• RECORDS PROVIDED
====

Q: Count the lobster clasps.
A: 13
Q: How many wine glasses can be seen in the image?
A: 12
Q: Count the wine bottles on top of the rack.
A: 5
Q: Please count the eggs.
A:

====

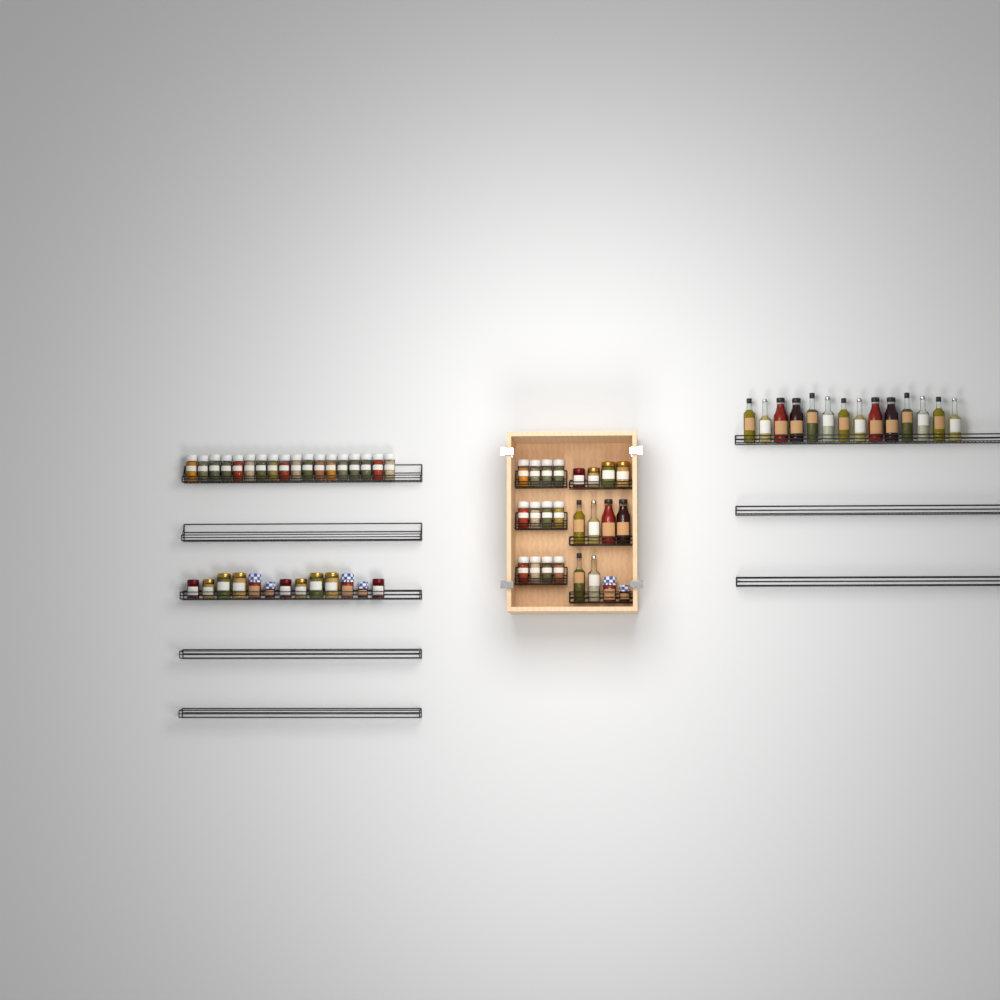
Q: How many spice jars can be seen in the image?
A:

====

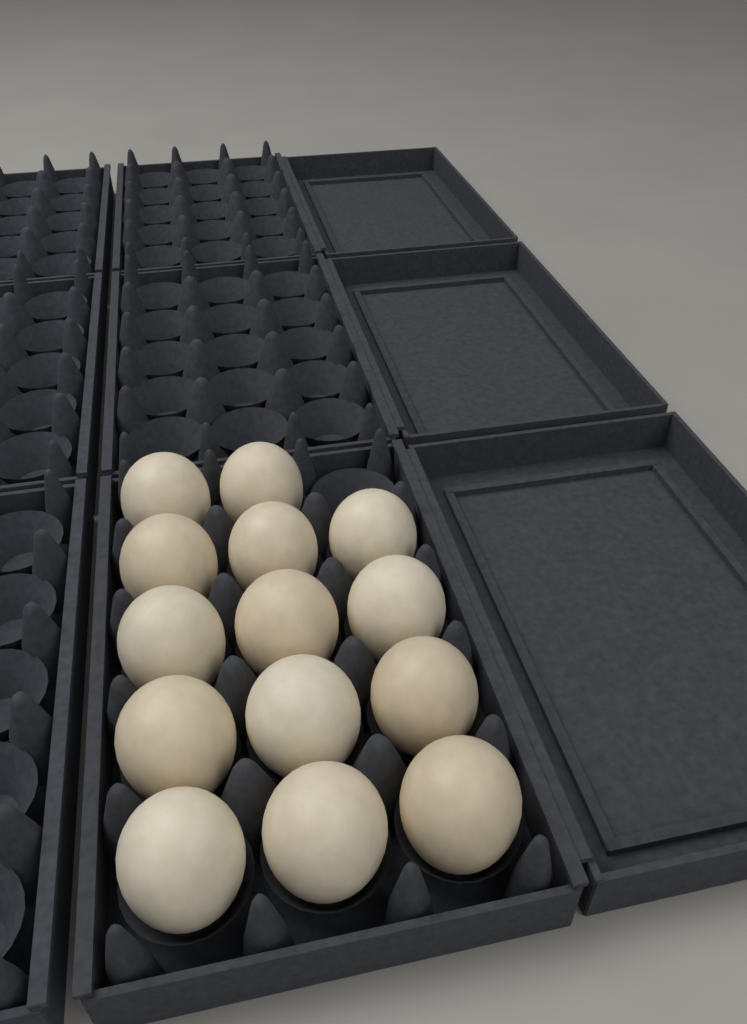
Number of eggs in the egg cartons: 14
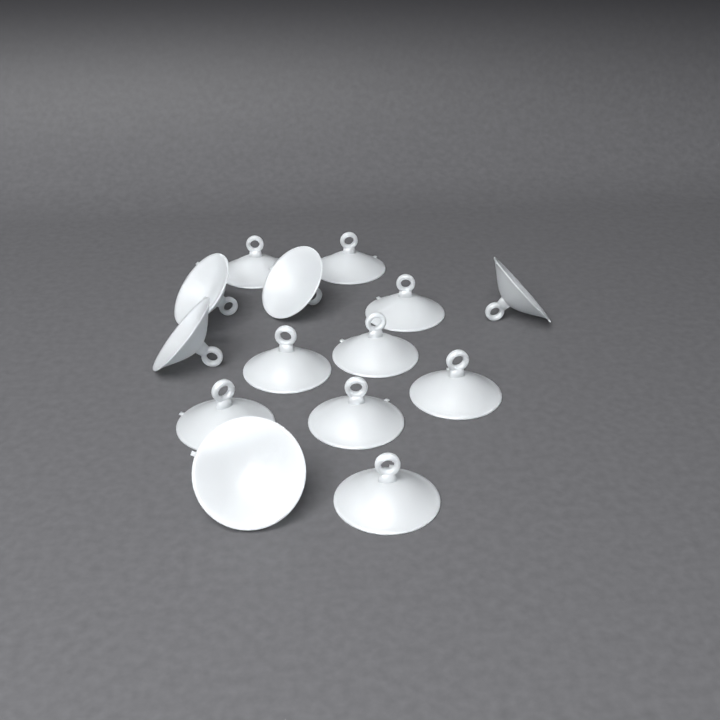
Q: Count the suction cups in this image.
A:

====

• EXERCISE OBJECTIVE
Gather every line from the records above that contains the word "wine", and copy each one out.

• THE RESULT
Q: How many wine glasses can be seen in the image?
Q: Count the wine bottles on top of the rack.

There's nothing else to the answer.